Brazil: Infrastructure push creating business opportunities
Only 14% of Brazil’s roads are paved. Journalists write stingingly of how motorways in the country are more suited to horse carts than vehicles.
Those doing business in Brazil will be familiar with the “Brazil Cost.” It’s a disparaging pointer to the extra expenses investors inevitably incur in the country due to its befuddling bureaucracy, high taxes, and most of all, creaking infrastructure.
Indeed, only 14% of Brazil’s roads are paved. Journalists write stingingly of how motorways in the country are more suited to horse carts than vehicles. When exhausted truck drivers arrive at Santos, Brazil’s biggest port, they are prepared to wait 3-4 days to unload their cargo. The Economist says this August, the port cleared a massive pile of debris — it was the wreckage of a chemicals-carrying ship that exploded in the 1970s!
No wonder a World Economic Forum survey on the quality of infrastructure in 142 countries has ranked Brazil a lowly 104. Its rail and road networks are so poor that many large Brazilian firms operate their own private facilities. In fact, it is believed that infrastructure bottlenecks shave off 10%-15% of the nation’s GDP every year.
But change is around the bend. Now, Brazil is intensifying preparations to host the 2014 Soccer World Cup and 2016 Summer Olympics.
The Dilma Rousseff administration recently announced that more than $60 billion would be poured into rebuilding the country’s roads and railways over the next 25 years. And, nearly half of this money is set to be invested by 2017. The government plans to construct 10,000 kilometers of railroads and 8,000 kilometers of roads as well as attract foreign investments for rundown ports and airports. Undoubtedly, this program is a big boost to the flagging Brazilian economy. But more significantly for North America, several American and Canadian firms have begun to sniff opportunities this infrastructure thrust has created.
For instance, the U.S.-based design and engineering firm AECOM has capitalized on its role in the London Olympics to bag a major contract for Rio 2016. NYSE-listed Brookfield Infrastructure Partners has formed a $1.7-billion joint venture with a Spanish firm to buy a giant Brazilian highway toll operator. Global engineering firm Arup and technology solutions giant Oracle already have a foothold in the country.
While Arup has been engaged in highway and metro rail work, Oracle has been selling its Primavera project management software to infrastructure-based ventures. Moving forward, both are eyeing new opportunities. As well, Canadian builder of portable shelters, Weatherhaven, has expanded into Brazil to take advantage of the demand for its products at construction sites.

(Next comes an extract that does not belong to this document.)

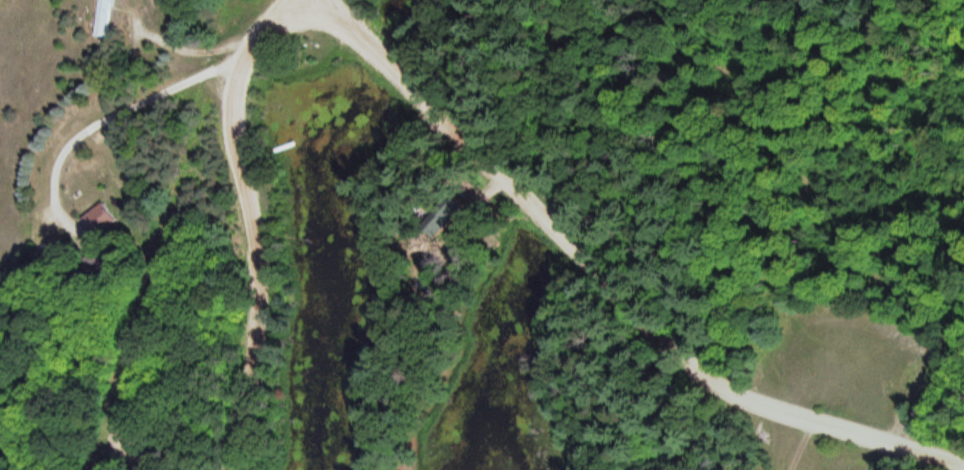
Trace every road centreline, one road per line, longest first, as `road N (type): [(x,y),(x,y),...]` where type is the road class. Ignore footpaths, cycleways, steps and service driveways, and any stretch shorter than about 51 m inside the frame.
road 1 (residential): [(321,0),(722,389),(963,466)]
road 2 (residential): [(240,469),(265,262),(235,133),(230,71),(244,47),(311,0)]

Not just businesses, economists have also hailed the infrastructure stimulus, having always advised Brazil to improve its roads and unclog its ports in order to remove the structural hurdles on its growth path. What’s more, as a Reuters report says, economists are happy that compared to the government’s recent endeavors to boost consumer spending as a solution for stalling growth, “infrastructure projects will do far more long-term good.”
Brazil’s government is leaving no stone unturned to clear the way for such projects. A state-run company is being set up to manage infrastructure planning in the future, while the country’s government-controlled development bank, BNDES, has been instructed to provide subsidized loans for infrastructure ventures. President Rousseff has declared these measures will give Brazil “infrastructure compatible with its size.” In fact, the government is expecting the stimulus to jump-start the emerging economy, which has lost some shine lately amid falling global demand for its mineral exports.
Media reports quote top government officials as saying that since most of the investments have been planned over a five-year period, the impact of the stimulus will be felt sooner rather than later. Moreover, the government appears to have changed its approach to infrastructure building. As a Wharton University article says, in the past, the government directly awarded contracts and kept a hawk’s eye on projects, but this time “the focus is on private investment through concessions and deeper public-private partnerships.”
Certainly, the foundation has been laid to erect a spanking new infrastructure in Latin America’s largest economy. But only time will tell if the government and investors will see the “Brazil Cost” translating into profits.